They can survive deadly radiation, arctic temperatures, the vacuum of space, and even bullet impacts. You can find them anywhere there’s water—in the ocean, freshwater, and plants and soil. But the evolutionary roots of these microscopic, mostly aquatic creatures called tardigrades have been mysterious because of their sparse fossil record.
Now, a reanalysis of two tardigrade fossils embedded in the same lentil-size chunk of Cretaceous amber has illuminated the tiny creatures’ family tree. The findings, which researchers report this week in Communications Biology, also suggest that by 180 million years ago, the animals had evolved their superpower: the ability to enter a state of suspended animation impervious to outside conditions.
Tardigrade fossils “are very, very few, and very rare,” says zoologist Roberto Guidetti of the University of Modena and Reggio Emilia, who was not involved with the study. In fact, there have only been three widely accepted fossils in total, all trapped in amber. Guidetti says the new results on two of them reveal how little the animals have changed over millions of years.

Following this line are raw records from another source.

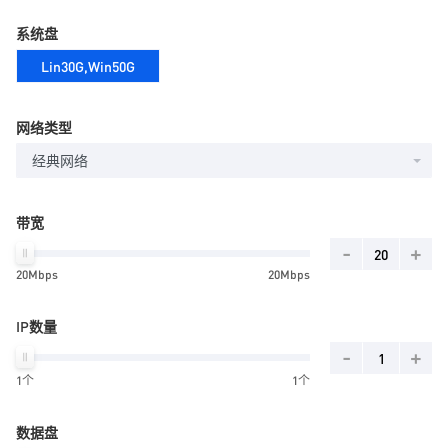
系统盘
Lin30G,Win50G
网络类型
经典网络
带宽
-
+
20Mbps
20Mbps
IP数量
-
+
1个
1个
数据盘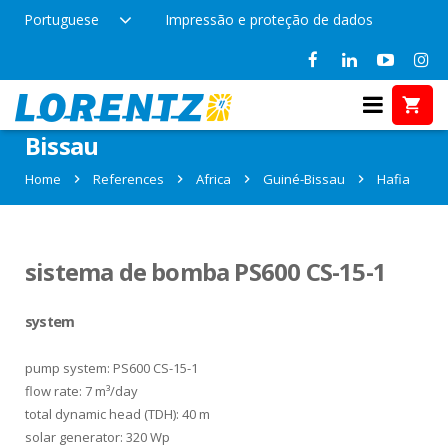
Portuguese
Impressão e proteção de dados
References in Hafia, Guiné-
Bissau
Home
References
Africa
Guiné-Bissau
Hafia
sistema de bomba PS600 CS-15-1
system
pump system: PS600 CS-15-1
flow rate: 7 m³/day
total dynamic head (TDH): 40 m
solar generator: 320 Wp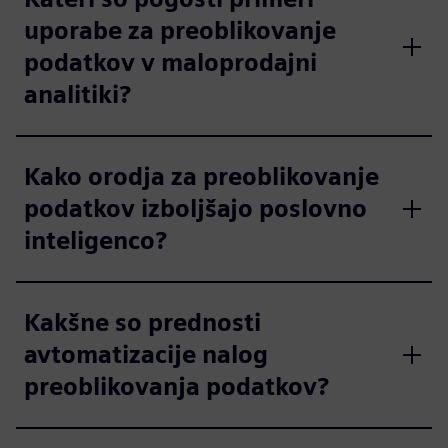
uporabe za preoblikovanje
podatkov v maloprodajni
analitiki?
Kako orodja za preoblikovanje
podatkov izboljšajo poslovno
inteligenco?
Kakšne so prednosti
avtomatizacije nalog
preoblikovanja podatkov?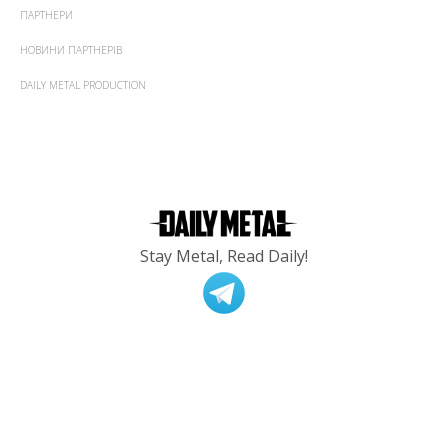
ПАРТНЕРИ
НОВИНИ ПАРТНЕРІВ
DAILY METAL PRODUCTION
Stay Metal, Read Daily!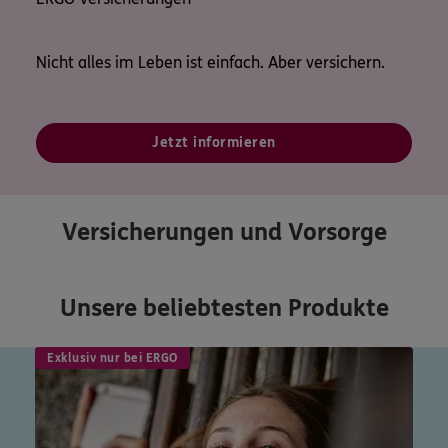
Nicht alles im Leben ist einfach. Aber versichern.
Jetzt informieren
Versicherungen und Vorsorge
Unsere beliebtesten Produkte
Exklusiv nur bei ERGO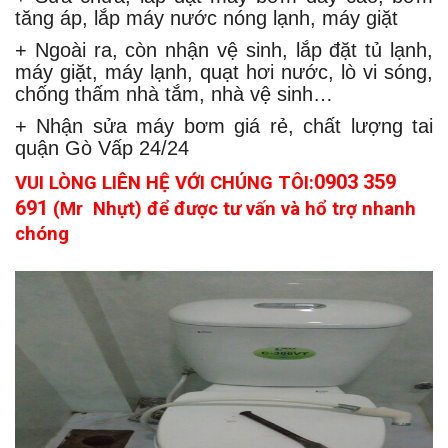
tăng áp, lắp máy nước nóng lạnh, máy giặt
+
Ngoài ra, còn nhận vệ sinh, lắp đặt tủ lạnh,
máy giặt, máy lạnh, quạt hơi nước, lò vi sóng,
chống thấm nhà tắm, nhà vệ sinh…
+
Nhận sửa máy bơm giá rẻ, chất lượng tai
quận Gò Vấp 24/24
0903 359
VUI LÒNG LIÊN HỆ VỚI CHÚNG TÔI:
691
(Mr Nhựt) để được tư vấn và hổ trợ nhanh
chóng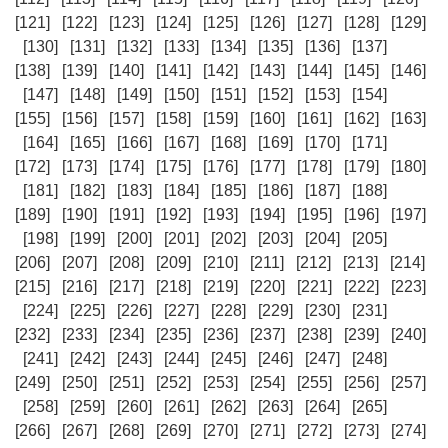
[121]
[122]
[123]
[124]
[125]
[126]
[127]
[128]
[129]
[130]
[131]
[132]
[133]
[134]
[135]
[136]
[137]
[138]
[139]
[140]
[141]
[142]
[143]
[144]
[145]
[146]
[147]
[148]
[149]
[150]
[151]
[152]
[153]
[154]
[155]
[156]
[157]
[158]
[159]
[160]
[161]
[162]
[163]
[164]
[165]
[166]
[167]
[168]
[169]
[170]
[171]
[172]
[173]
[174]
[175]
[176]
[177]
[178]
[179]
[180]
[181]
[182]
[183]
[184]
[185]
[186]
[187]
[188]
[189]
[190]
[191]
[192]
[193]
[194]
[195]
[196]
[197]
[198]
[199]
[200]
[201]
[202]
[203]
[204]
[205]
[206]
[207]
[208]
[209]
[210]
[211]
[212]
[213]
[214]
[215]
[216]
[217]
[218]
[219]
[220]
[221]
[222]
[223]
[224]
[225]
[226]
[227]
[228]
[229]
[230]
[231]
[232]
[233]
[234]
[235]
[236]
[237]
[238]
[239]
[240]
[241]
[242]
[243]
[244]
[245]
[246]
[247]
[248]
[249]
[250]
[251]
[252]
[253]
[254]
[255]
[256]
[257]
[258]
[259]
[260]
[261]
[262]
[263]
[264]
[265]
[266]
[267]
[268]
[269]
[270]
[271]
[272]
[273]
[274]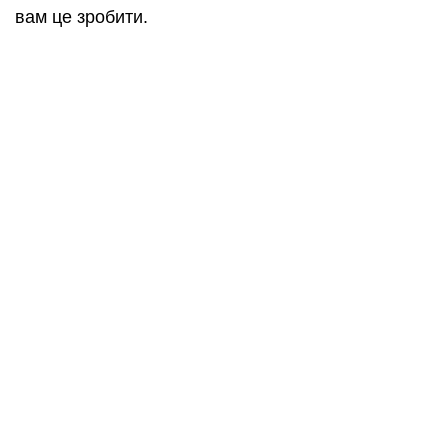
вам це зробити.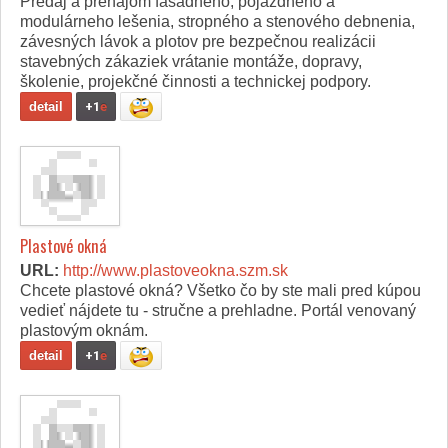
Predaj a prenájom fasádneho, pojazdného a
modulárneho lešenia, stropného a stenového debnenia,
závesných lávok a plotov pre bezpečnou realizácii
stavebných zákaziek vrátanie montáže, dopravy,
školenie, projekčné činnosti a technickej podpory.
detail
+1
e
Plastové okná
URL:
http://www.plastoveokna.szm.sk
Chcete plastové okná? Všetko čo by ste mali pred kúpou
vedieť nájdete tu - stručne a prehladne. Portál venovaný
plastovým oknám.
detail
+1
e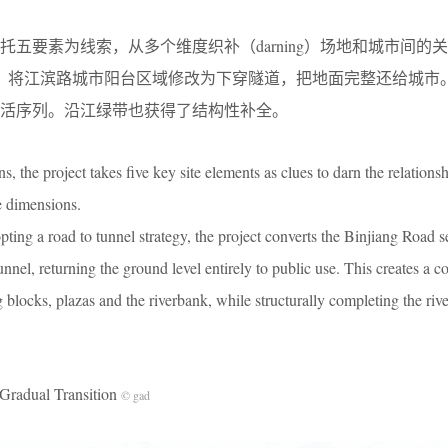
五要素为线索，从多个维度织补（darning）场地和城市间的
略，将江滨路城市阳台区域修改为下穿隧道，把地面完整还给城市
活序列。沿江绿带也获得了结构性补全。
ions, the project takes five key site elements as clues to darn the relation
le dimensions.
ng a road to tunnel strategy, the project converts the Binjiang Road se
unnel, returning the ground level entirely to public use. This creates a c
 blocks, plazas and the riverbank, while structurally completing the riv
dual Transition
© gad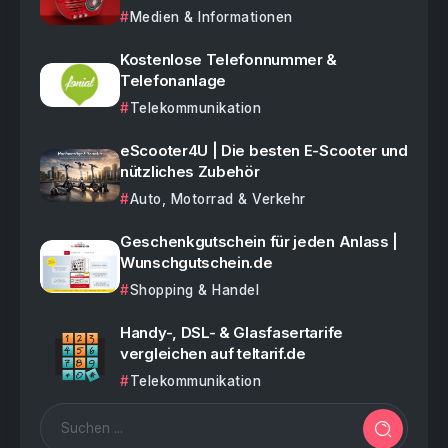
Medien & Informationen
Kostenlose Telefonnummer &
Telefonanlage
Telekommunikation
eScooter4U | Die besten E-Scooter und
nützliches Zubehör
Auto, Motorrad & Verkehr
Geschenkgutschein für jeden Anlass |
Wunschgutschein.de
Shopping & Handel
Handy-, DSL- & Glasfasertarife
vergleichen auf teltarif.de
Telekommunikation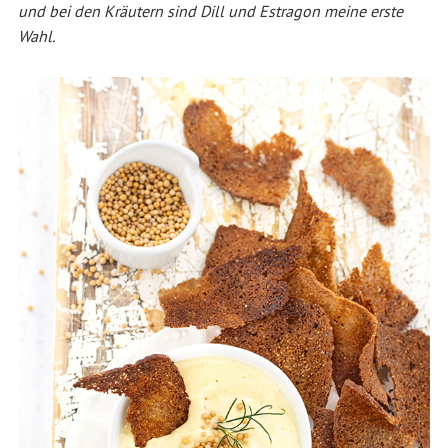
und bei den Kräutern sind Dill und Estragon meine erste
Wahl.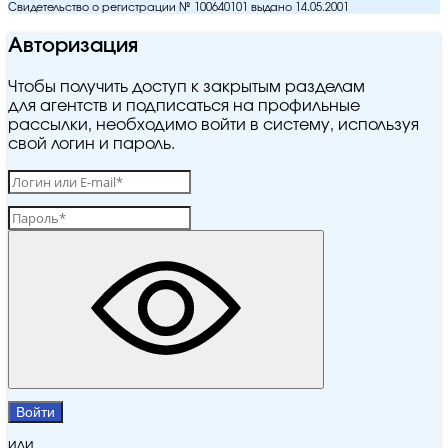
Свидетельство о регистрации № 100640101 выдано 14.05.2001
Авторизация
Чтобы получить доступ к закрытым разделам
для агентств и подписаться на профильные
рассылки, необходимо войти в систему, используя
свой логин и пароль.
Войти
или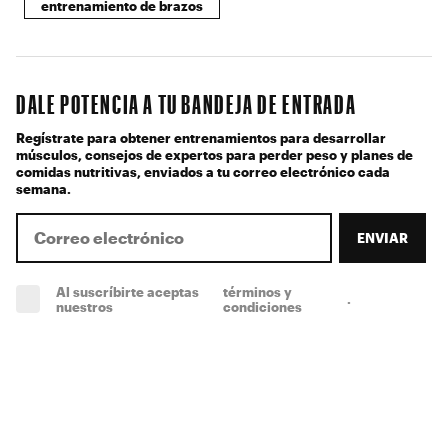
entrenamiento de brazos
DALE POTENCIA A TU BANDEJA DE ENTRADA
Regístrate para obtener entrenamientos para desarrollar
músculos, consejos de expertos para perder peso y planes de
comidas nutritivas, enviados a tu correo electrónico cada
semana.
ENVIAR
Al suscríbirte aceptas
términos y
.
(obligatorio)
nuestros
condiciones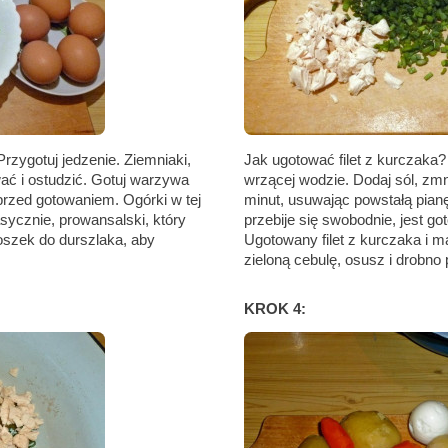
rzygotuj jedzenie. Ziemniaki,
Jak ugotować filet z kurczaka?
ać i ostudzić. Gotuj warzywa
wrzącej wodzie. Dodaj sól, zmn
przed gotowaniem. Ogórki w tej
minut, usuwając powstałą pianę 
sycznie, prowansalski, który
przebije się swobodnie, jest goto
szek do durszlaka, aby
Ugotowany filet z kurczaka i 
zieloną cebulę, osusz i drobno 
KROK 4: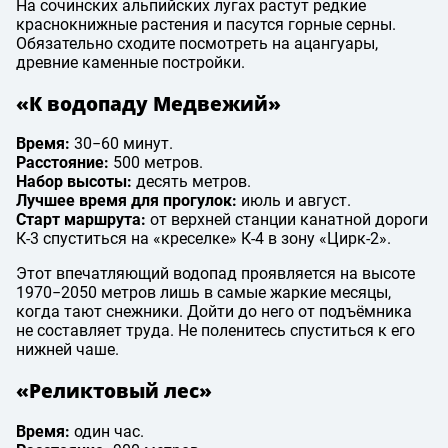
На сочинских альпийских лугах растут редкие
краснокнижные растения и пасутся горные серны.
Обязательно сходите посмотреть на ацангуары,
древние каменные постройки.
«К водопаду Медвежий»
Время:
30−60 минут.
Расстояние:
500 метров.
Набор высоты:
десять метров.
Лучшее время для прогулок:
июль и август.
Старт маршрута:
от верхней станции канатной дороги
К-3 спуститься на «креселке» К-4 в зону «Цирк-2».
Этот впечатляющий водопад проявляется на высоте
1970−2050 метров лишь в самые жаркие месяцы,
когда тают снежники. Дойти до него от подъёмника
не составляет труда. Не поленитесь спуститься к его
нижней чаше.
«Реликтовый лес»
Время:
один час.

Tardigrades, colloquially known as “water bears,” are a diverse group of eight-legged invertebrates that can be up to half a millimeter in length. “They look like tiny sausages with legs,” says Javier Ortega Hernández, a paleobiologist at Harvard University’s Museum of Comparative Zoology. Tardigrades have captivated the popular imagination in part because they can nearly halt their metabolism for long periods—a feat known as cryptobiosis—to endure hellish conditions.
Although researchers have studied living water bears for decades, in the 1960s, biologist Kenneth Cooper used a light microscope to describe and name the first-ever fossilized tardigrade, which was embedded in an amber pebble from Canada dating to about 80 million years ago during the Cretaceous period. Cooper named the critter Beorn leggi, after a fantasy character invented by J. R. R. Tolkien that could assume a bearlike form. Cooper concluded B. leggi belonged to the eutardigrades—a branch of tardigrades that mostly lives in freshwater and terrestrial environments—but couldn’t see the fossil clearly enough to describe it in detail. The same piece of amber held a second tardigrade that was too “curled on itself and shriveled” for Cooper to describe; it remained unnamed. Until now.
Ortega Hernández and graduate student Marc Mapalo reexamined the amber using laser confocal microscopy, a method that allows researchers to study the 3D structure of tiny structures in stunning detail using a narrow beam of light at a specific wavelength. When hit by a laser, the chitin that makes up the protective cuticle of tardigrades fluoresces naturally. By measuring the fluorescence the researchers reconstructed 3D images of the tardigrades, including details of their fishhooklike claws, which scientists use to differentiate species.
The images have by far the greatest resolution ever obtained for tardigrade fossils, Ortega Hernández says. The images of B. leggi—which measures 310 microns, or about double the width of a human hair—show seven well-preserved claws. The claws that curve toward the body are smaller than those curving away from it, a pattern found in the modern-day Hypsibiidae family of tardigrades. That confirms its place in the eutardigrade branch, the team concludes.
The second, previously unidentified specimen, which measured about 100 microns, had claws of similar length on each of its first three pairs of legs, but longer outer claws on its fourth set of legs. This pattern is also characteristic of the modern Hypsibioidea superfamily. The team named it Aerobius dactylus, from “aero” meaning relating to air, because the fossil appears to be floating on air in the amber, and “dactylo,” or finger, after its long claw.
“[The amber piece] is a tiny little thing and has two species—half the tardigrade fossil record,” Ortega Hernández says. It’s a “two-for-one, like Black Friday for tardigrades.” That suggests tardigrades were already diverse 80 million years ago, he says, adding that “these animals were definitely hanging out with dinosaurs.”
Even though the two species belong to the same family within eutardigrades, their age helps scientists readjust the timing of when various tardigrade groups evolved key traits and diverged over time. For example, it suggests the split between the terrestrial eutardigrades and the more diverse and marine heterotardigrades, the other major group, happened later than previously thought, about 500 million years ago.
Researchers had previously suggested cryptobiosis evolved independently in the two tardigrade lineages, but couldn’t figure out when this happened. With the recalibrated family tree, Ortega Hernández and his team estimate, for the first time, that water bears’ superpowers had certainly evolved by 180 million years ago and may have appeared as early as 420 million years ago. They add that these powers may have helped tardigrades survive several waves of extinction.
Guidetti says the revised evolutionary timelines are “quite substantial, and sound quite reliable.” He hopes researchers scour amber for more specimens, which could offer answers to other questions such as why tardigrades gradually shrank in size over time.
Ortega Hernández agrees. “We have to be very diligent in looking at the right places,” he says. “They’re really small and cute, [but] … inconsequential as they may seem, they are one of the great stories of animal survival in the planet.”